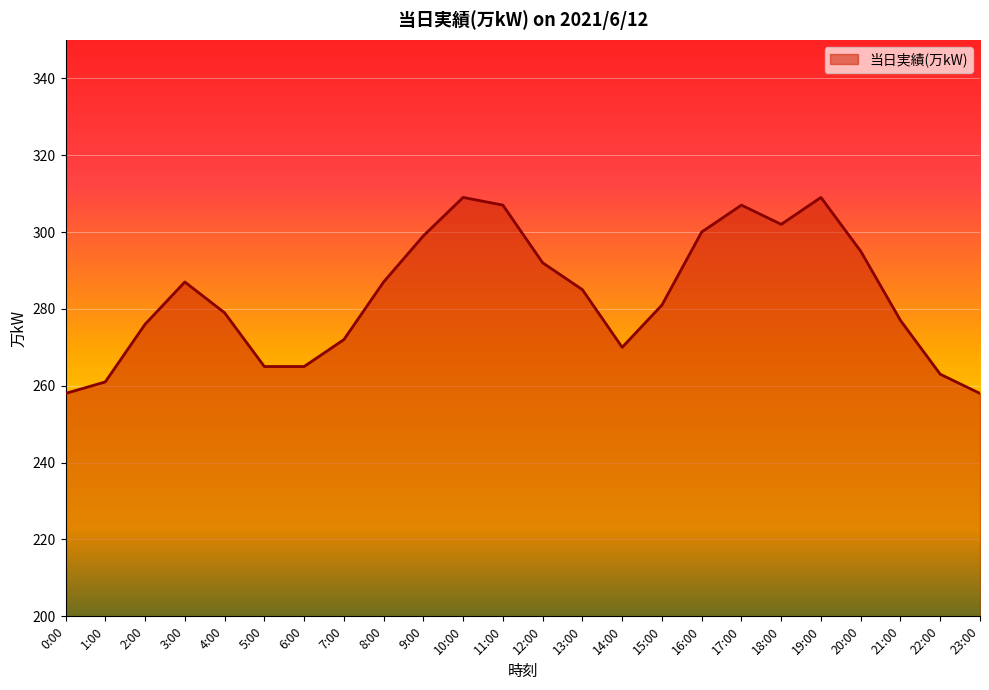

True or false: there are more than 2 points higher than both neighbors.

True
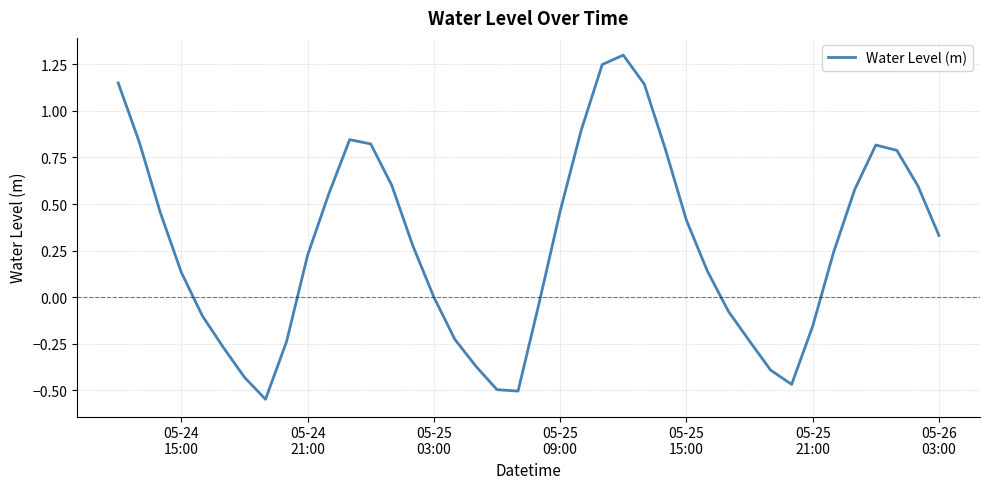

Count the number of categories in the chart.

40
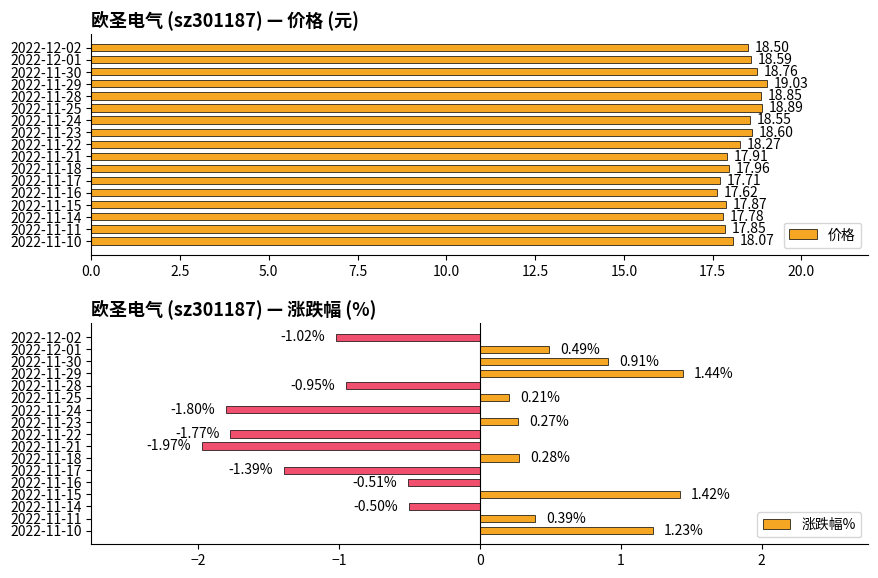

What is the difference between the 价格 values at 2022-11-18 and 2022-11-29?

1.1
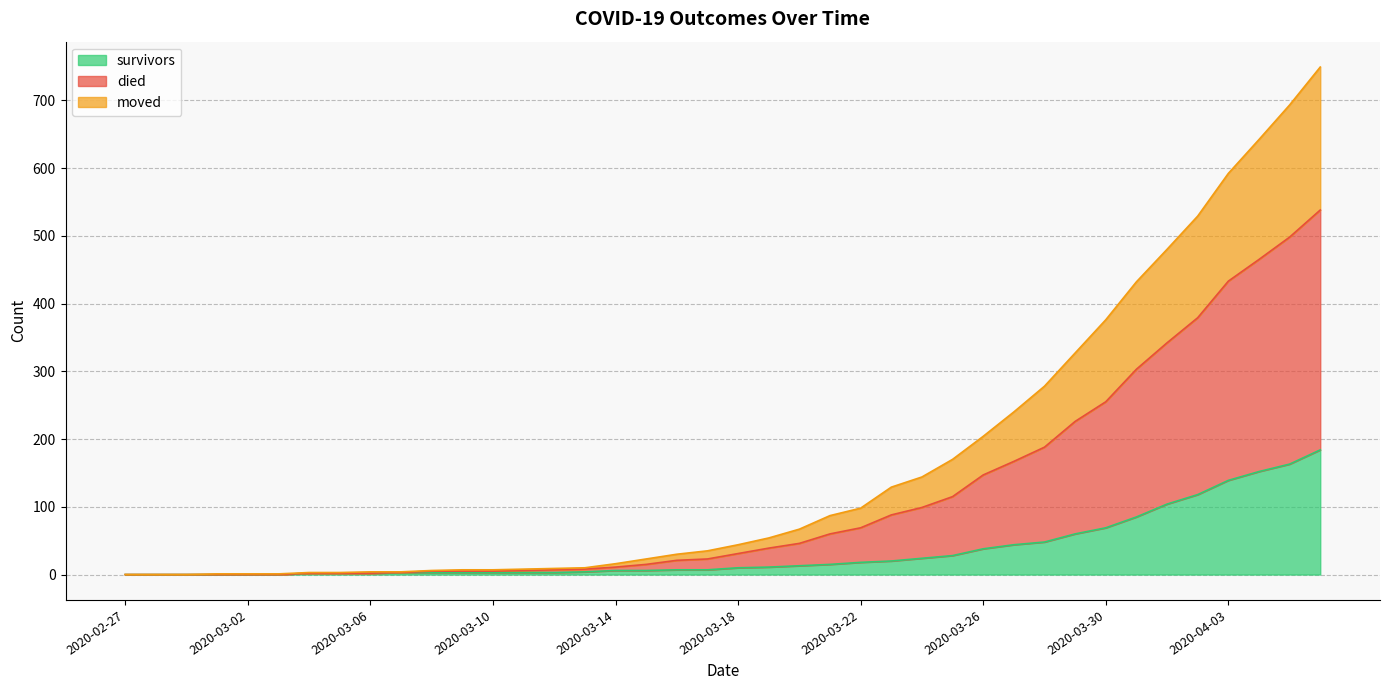

Is it true that survivors equals 36 at 2020-04-02?

False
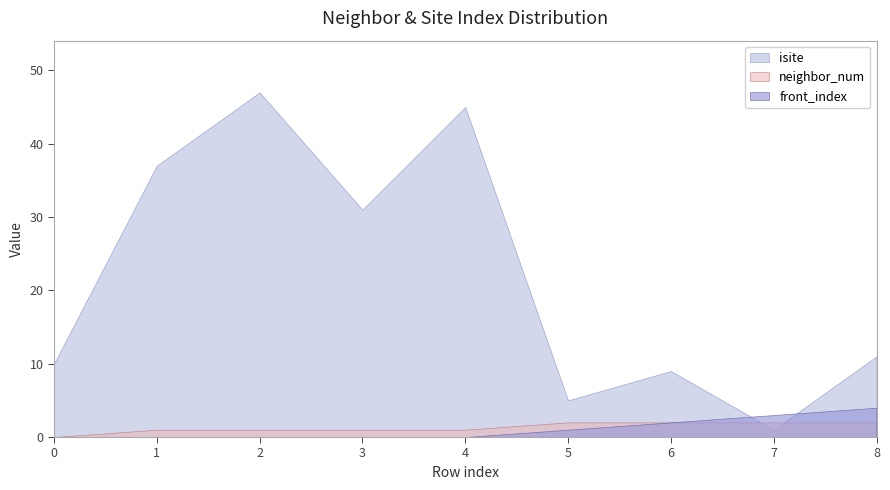

Between 7 and 6, which is larger?

6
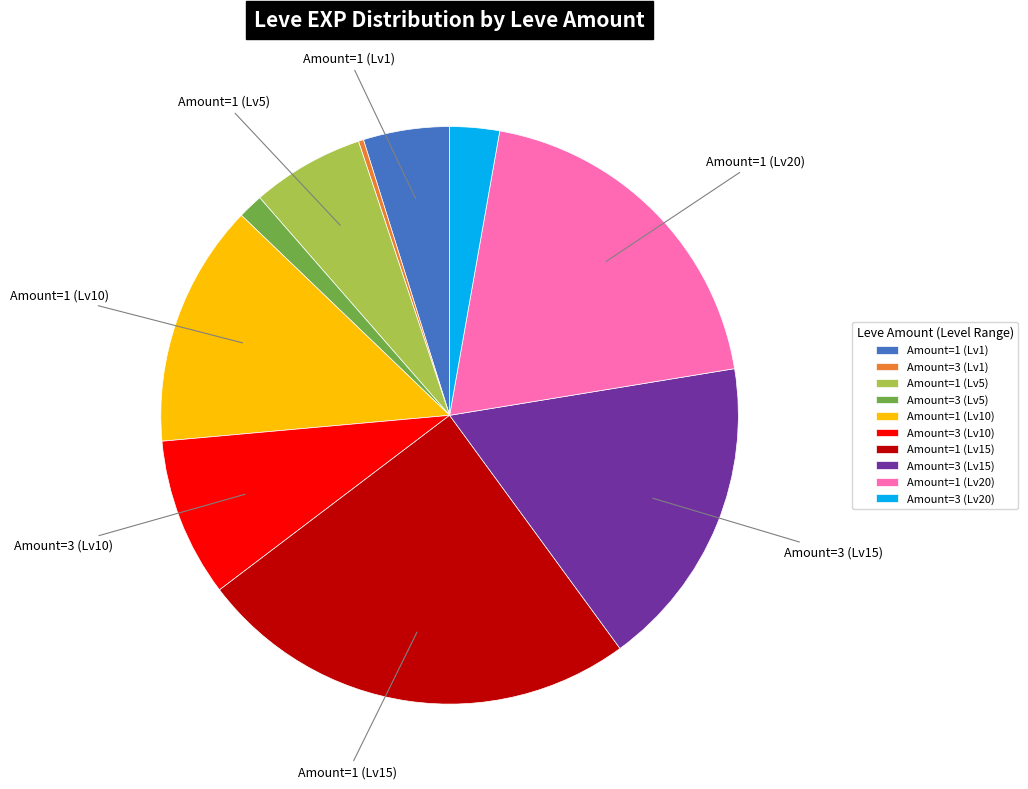

Rank the categories by value from highest to lowest.

Amount=1 (Lv15), Amount=1 (Lv20), Amount=3 (Lv15), Amount=1 (Lv10), Amount=3 (Lv10), Amount=1 (Lv5), Amount=1 (Lv1), Amount=3 (Lv20), Amount=3 (Lv5), Amount=3 (Lv1)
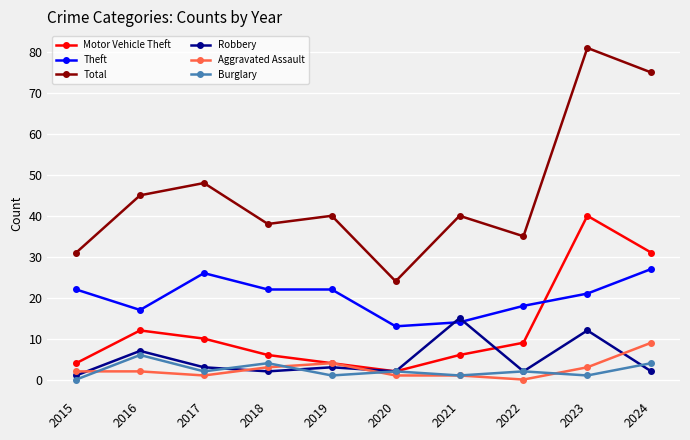

Where is the first local maximum for Theft?

2017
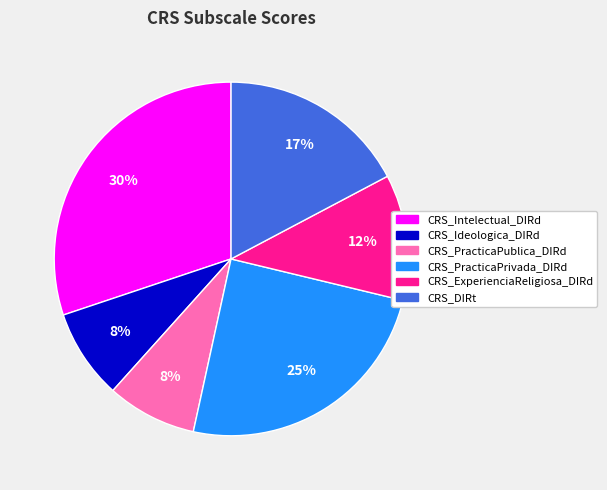

What is the largest slice in the pie chart?

CRS_Intelectual_DIRd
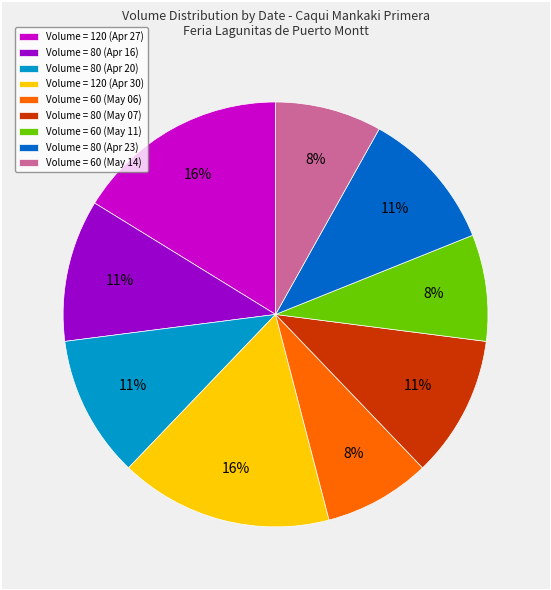

Which has a higher value, Volume = 80 (Apr 20) or Volume = 60 (May 06)?

Volume = 80 (Apr 20)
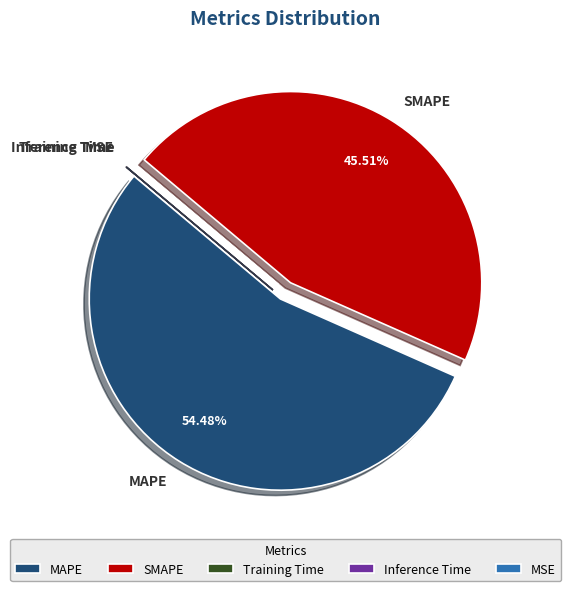

What is the largest slice in the pie chart?

MAPE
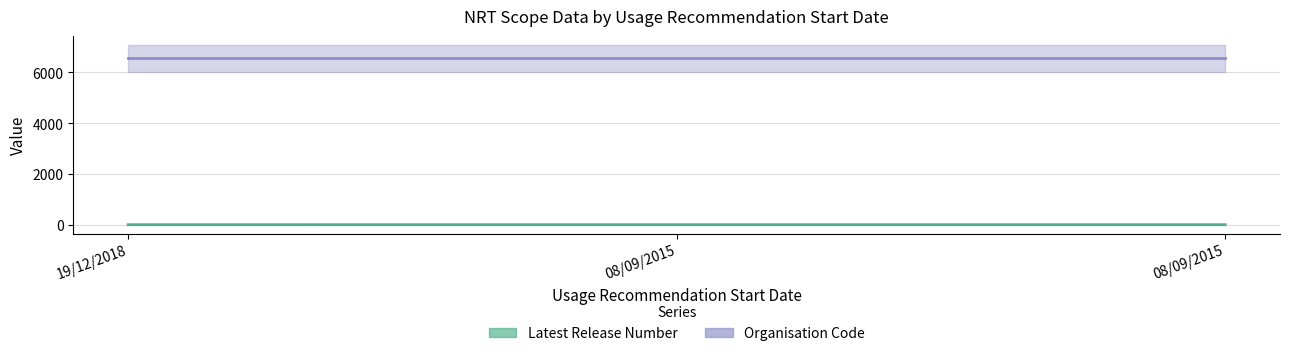

Reading left to right, list all the values displayed in this chart.

1	2	2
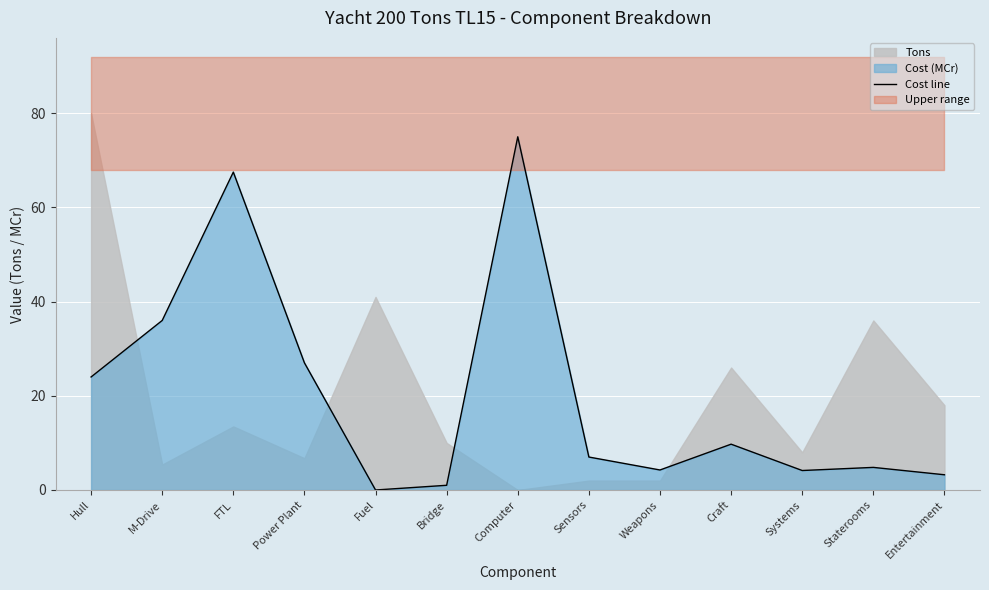

Where is Cost line nearest to the value 37?

M-Drive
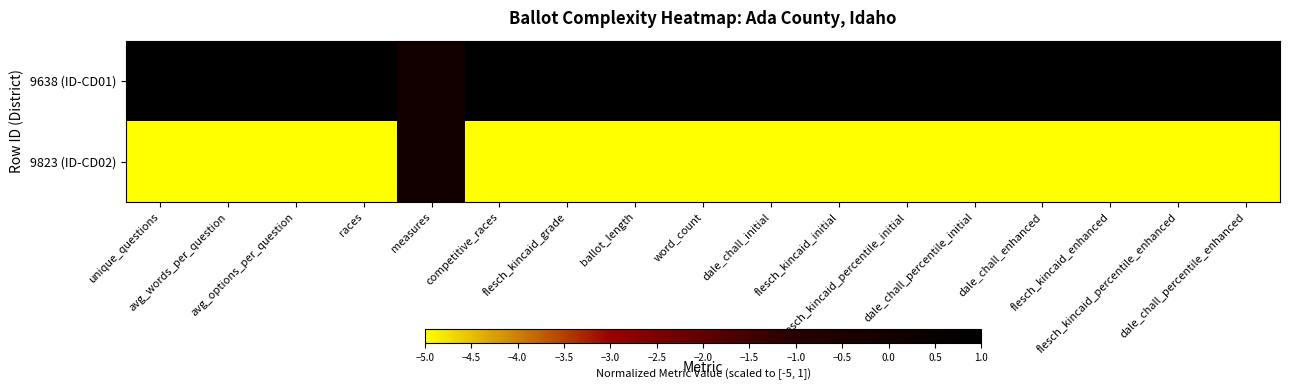

What is the smallest value displayed?

-5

Exercise brief:
Rewrite all the records above with "largest slice" replaced by "biggest slice" wherever it occurs, leaving everything else unchanged and omitting the pictures.

Exercise answer:
True or false: there are more than 2 points higher than both neighbors.

True

Count the number of categories in the chart.

40

What is the difference between the 价格 values at 2022-11-18 and 2022-11-29?

1.1

Is it true that survivors equals 36 at 2020-04-02?

False

Between 7 and 6, which is larger?

6

Rank the categories by value from highest to lowest.

Amount=1 (Lv15), Amount=1 (Lv20), Amount=3 (Lv15), Amount=1 (Lv10), Amount=3 (Lv10), Amount=1 (Lv5), Amount=1 (Lv1), Amount=3 (Lv20), Amount=3 (Lv5), Amount=3 (Lv1)

Where is the first local maximum for Theft?

2017

What is the biggest slice in the pie chart?

CRS_Intelectual_DIRd

Which has a higher value, Volume = 80 (Apr 20) or Volume = 60 (May 06)?

Volume = 80 (Apr 20)

What is the biggest slice in the pie chart?

MAPE

Reading left to right, list all the values displayed in this chart.

1	2	2

Where is Cost line nearest to the value 37?

M-Drive

What is the smallest value displayed?

-5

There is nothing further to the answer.